Cleanliness has arguably been the most impactful invention of all time, especially as it relates to life expectancy and child mortality rates. In the Middle Ages, for example, submerging the body in water was distinctly unhealthy, even a dangerous thing. Advances in public infrastructure enabled access to running water and in the 1900s John L. Neal’s experiment to start adding chlorine to Jersey City water reservoirs led to a 43% reduction in total mortality in the average American city. Combined with the progress on microscopes and the understanding of germ theory, this led to the appearance of the soap and cleaning product businesses which helped reinvent the advertising industry to what it looks like today.

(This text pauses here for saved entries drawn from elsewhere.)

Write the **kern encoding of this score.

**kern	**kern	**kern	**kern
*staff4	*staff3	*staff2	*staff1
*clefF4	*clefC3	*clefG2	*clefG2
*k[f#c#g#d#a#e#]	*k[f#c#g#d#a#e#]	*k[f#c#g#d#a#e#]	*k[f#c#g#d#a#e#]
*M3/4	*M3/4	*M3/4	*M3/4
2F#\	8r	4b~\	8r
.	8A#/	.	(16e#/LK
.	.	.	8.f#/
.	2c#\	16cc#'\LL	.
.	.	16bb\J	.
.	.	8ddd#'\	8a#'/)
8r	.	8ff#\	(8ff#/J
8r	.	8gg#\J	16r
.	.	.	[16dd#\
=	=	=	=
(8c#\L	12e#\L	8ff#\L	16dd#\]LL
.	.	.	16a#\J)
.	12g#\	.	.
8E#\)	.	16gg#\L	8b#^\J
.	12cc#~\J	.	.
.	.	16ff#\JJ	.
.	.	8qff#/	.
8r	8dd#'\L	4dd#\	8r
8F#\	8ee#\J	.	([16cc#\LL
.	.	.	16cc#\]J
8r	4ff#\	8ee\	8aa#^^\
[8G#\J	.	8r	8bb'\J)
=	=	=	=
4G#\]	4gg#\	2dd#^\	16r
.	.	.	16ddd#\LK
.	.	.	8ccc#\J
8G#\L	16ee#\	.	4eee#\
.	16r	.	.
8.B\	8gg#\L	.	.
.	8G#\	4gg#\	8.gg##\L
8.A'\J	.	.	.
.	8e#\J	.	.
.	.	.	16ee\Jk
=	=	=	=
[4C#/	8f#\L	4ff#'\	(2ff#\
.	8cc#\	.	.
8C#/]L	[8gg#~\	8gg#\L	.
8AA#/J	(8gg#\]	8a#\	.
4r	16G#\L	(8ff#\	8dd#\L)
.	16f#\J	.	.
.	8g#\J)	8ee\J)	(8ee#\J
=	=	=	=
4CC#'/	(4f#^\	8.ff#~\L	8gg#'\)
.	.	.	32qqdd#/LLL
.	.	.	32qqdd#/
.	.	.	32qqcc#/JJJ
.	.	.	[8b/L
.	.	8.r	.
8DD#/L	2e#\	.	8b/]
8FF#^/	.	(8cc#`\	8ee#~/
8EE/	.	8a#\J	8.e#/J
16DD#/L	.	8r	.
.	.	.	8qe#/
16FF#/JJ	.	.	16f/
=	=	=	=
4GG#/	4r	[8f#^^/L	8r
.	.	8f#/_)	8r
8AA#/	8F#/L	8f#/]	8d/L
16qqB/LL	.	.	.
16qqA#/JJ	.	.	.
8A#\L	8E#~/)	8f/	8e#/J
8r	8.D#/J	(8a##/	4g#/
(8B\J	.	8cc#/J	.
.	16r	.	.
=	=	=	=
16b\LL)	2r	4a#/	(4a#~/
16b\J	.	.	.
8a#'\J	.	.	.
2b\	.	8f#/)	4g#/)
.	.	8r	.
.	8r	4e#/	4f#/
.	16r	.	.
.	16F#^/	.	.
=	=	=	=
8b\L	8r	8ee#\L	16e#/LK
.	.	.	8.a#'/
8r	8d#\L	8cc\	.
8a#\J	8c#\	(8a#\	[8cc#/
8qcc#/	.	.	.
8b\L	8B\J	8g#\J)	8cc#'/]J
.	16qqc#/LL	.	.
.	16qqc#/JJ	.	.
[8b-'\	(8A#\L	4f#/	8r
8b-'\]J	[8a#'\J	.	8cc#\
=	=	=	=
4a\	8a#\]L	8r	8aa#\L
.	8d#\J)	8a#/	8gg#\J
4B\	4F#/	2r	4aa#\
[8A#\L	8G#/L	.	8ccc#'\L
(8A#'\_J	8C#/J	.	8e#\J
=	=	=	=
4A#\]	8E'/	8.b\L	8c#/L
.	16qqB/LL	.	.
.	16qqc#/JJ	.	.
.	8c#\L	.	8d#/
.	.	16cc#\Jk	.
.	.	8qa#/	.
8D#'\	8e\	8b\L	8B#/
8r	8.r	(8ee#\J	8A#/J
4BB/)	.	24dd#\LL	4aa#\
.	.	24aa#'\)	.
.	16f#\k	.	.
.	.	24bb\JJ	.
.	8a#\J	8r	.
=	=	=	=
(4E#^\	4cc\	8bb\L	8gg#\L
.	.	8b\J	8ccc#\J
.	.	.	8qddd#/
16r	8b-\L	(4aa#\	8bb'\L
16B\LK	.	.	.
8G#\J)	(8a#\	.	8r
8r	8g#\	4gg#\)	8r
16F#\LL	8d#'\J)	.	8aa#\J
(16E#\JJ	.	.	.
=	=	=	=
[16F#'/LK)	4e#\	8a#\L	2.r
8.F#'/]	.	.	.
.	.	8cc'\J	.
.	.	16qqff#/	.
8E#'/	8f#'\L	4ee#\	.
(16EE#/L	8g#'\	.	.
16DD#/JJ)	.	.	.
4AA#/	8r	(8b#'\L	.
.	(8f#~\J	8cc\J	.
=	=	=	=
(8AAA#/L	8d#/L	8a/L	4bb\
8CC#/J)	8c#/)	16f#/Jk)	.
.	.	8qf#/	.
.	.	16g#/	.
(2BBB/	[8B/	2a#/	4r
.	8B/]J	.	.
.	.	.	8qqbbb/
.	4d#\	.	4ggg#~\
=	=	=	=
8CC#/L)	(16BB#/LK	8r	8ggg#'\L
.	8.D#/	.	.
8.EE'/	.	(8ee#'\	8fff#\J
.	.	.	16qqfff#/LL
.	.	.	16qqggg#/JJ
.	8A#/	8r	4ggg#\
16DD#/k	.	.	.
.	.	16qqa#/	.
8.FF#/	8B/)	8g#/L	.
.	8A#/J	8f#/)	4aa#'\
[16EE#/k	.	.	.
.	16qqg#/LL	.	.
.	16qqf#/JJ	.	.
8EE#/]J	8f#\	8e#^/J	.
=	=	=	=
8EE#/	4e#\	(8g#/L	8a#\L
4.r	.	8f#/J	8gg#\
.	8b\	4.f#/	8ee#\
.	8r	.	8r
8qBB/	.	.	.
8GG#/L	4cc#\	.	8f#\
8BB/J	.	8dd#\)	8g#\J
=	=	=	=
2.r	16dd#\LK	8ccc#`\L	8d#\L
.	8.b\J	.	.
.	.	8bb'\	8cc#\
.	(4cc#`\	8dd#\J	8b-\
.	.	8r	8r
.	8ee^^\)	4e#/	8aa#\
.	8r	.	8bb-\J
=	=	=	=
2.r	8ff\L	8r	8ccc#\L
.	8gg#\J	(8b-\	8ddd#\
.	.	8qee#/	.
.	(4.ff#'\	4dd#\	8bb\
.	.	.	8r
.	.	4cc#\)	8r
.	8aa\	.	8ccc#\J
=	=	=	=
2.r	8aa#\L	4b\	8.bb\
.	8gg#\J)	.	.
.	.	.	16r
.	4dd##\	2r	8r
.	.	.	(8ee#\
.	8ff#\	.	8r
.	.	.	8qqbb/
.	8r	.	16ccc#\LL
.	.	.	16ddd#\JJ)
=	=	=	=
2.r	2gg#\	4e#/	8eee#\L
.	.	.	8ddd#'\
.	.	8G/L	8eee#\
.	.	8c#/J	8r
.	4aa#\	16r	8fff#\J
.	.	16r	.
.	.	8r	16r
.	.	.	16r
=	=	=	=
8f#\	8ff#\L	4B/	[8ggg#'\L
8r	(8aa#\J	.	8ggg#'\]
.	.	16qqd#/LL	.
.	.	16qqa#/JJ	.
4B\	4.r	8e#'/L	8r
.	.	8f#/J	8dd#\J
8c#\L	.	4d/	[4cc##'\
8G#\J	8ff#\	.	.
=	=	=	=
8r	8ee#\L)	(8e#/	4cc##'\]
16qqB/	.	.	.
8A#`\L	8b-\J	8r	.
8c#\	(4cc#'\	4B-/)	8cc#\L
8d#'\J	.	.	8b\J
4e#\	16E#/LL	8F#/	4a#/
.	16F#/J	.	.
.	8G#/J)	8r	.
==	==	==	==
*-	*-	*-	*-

Time has always existed but it was never measured accurately. Before worldwide atomic clocks each place had it’s own proprietary way of measuring time. Accurate clocks greatly reduced the risks of global shipping networks and the whole idea of an “hourly” wage enabled the resolution of the industrial age. Watches went from being a luxury product in 1850, selling at $40 to becoming a mass market product in 1878, costing circa $3.50. GPS also enabled location tracking by comparing clocks; each new advance in timekeeping enabled a corresponding advance in our master of geography.

Finally, light reshaped human’s lifestyle. From extracting spermaceti from sperm whales’ brain to produce burning oils humans went all the way down to invent electricity, the lightbulb and even a time travel machine by observing light emissions from distant stars. Edison’s invention of the lightbulb is particularly interesting as it comes to show that 1) being the first to market isn’t as important as dominating it; 2) American electronic companies depend on their imports from Asia since many years ago and 3) even though we generally conceive ideas as being those “lightbulb” epiphanies, inventions just like in the case of the lightbulb itself tend to come together over decades, in pieces.